Some air-powered guns can legally be sold to children in Alberta, which concerns a parent in the southeast Calgary neighbourhood of Dover where a nine-year-old was wounded playing in his backyard.

He was hospitalized for three days for a puncture wound in his abdomen. Police say the child heard a loud bang and authorities believe an air-powered gun was used to shoot a projectile.

Calgary boy with air powered gun

Keenan Lemna displays his air-powered gun. A child in his neighbourhood was hospitalized, likely by a projectile shot from such a gun, police say.

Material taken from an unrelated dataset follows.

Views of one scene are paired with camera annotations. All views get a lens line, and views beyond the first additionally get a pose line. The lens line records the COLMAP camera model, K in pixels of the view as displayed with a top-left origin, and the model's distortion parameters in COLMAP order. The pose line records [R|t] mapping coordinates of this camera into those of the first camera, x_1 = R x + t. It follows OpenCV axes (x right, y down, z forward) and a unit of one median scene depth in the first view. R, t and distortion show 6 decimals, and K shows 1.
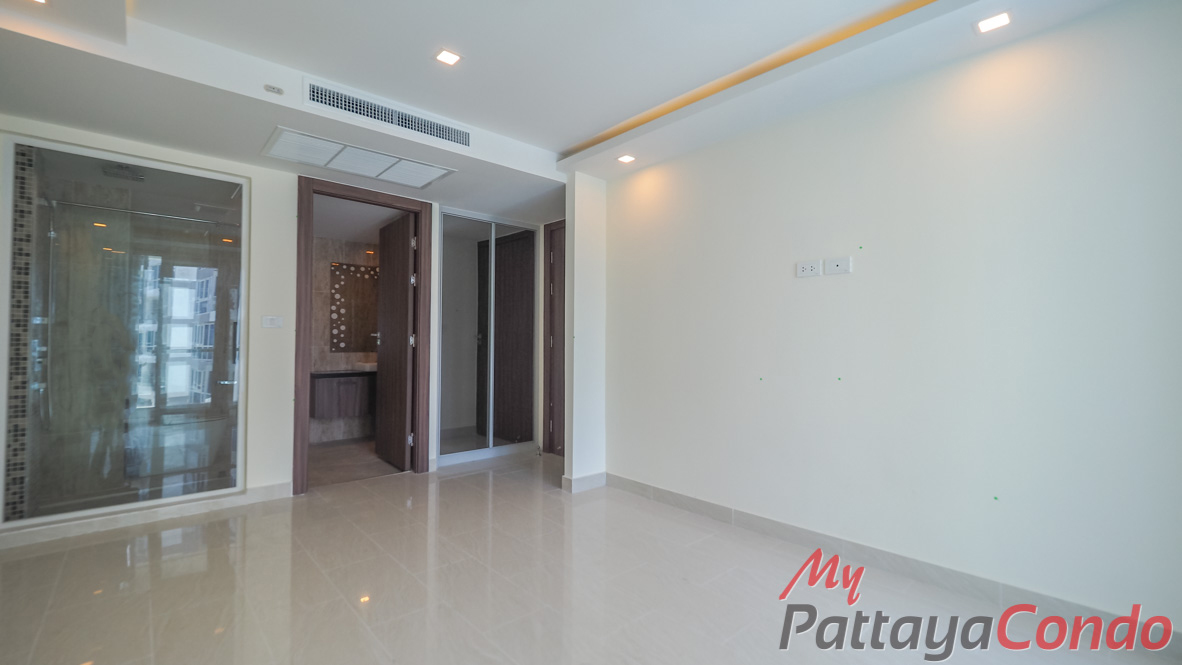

"Pretty much all the kids in the area have them. This one was purchased by my 14-year-old son for $40,” said neighbourhood resident Andrew Lemna.

"I've taken them away. I had to lock them up in safes.… I want some action against the selling to minors. Plain and simple, they should be regulated.”

Air-powered guns are also known as pellet guns, BB guns, spring guns and air soft guns, according to RCMP.

Lemna’s son Keenan said air-powered guns are easy to buy and are even available online. He and his friends liked to shoot cans in the backyard, but stopped after hearing about the neighbourhood boy.

Keenan said he didn’t realize how powerful they could be until his father made him watch a video online about a kid who lost an eye.

"The kid has no eye!" he said. "Air soft can puncture stuff. It can go in your arm, anywhere fragile, like your neck.”

Calgary seller requires parent present

Trained adults use them in military simulations, with protective gear and firm rules. The guns are so realistic one Calgary store sells them to movie sets and even police forces for training.

High-powered air guns are classified just like regular guns in Canada, and subject to the same laws, but below that range there are no laws against selling them to kids in Alberta.

But Calgary store owner Ken Cheung won't sell to kids without a parent present, and he questions those that do sell to children and teens.

"It's what their moral standard is at. You know, you don't want people to get hurt. It's just like selling knives … you don't want to sell dangerous knives to kids. Same thing here," he said.

Calgary police Staff Sgt. Russ Harper warns that bylaws do apply to air-powered guns in the city.

"Stray ammunition can cause real damage to people, pets or property. In Calgary it is a bylaw offence to fire any weapon within the city limits, including on your own property. It's also against city bylaws to transport an air-powered gun with a round of ammunition in the chamber."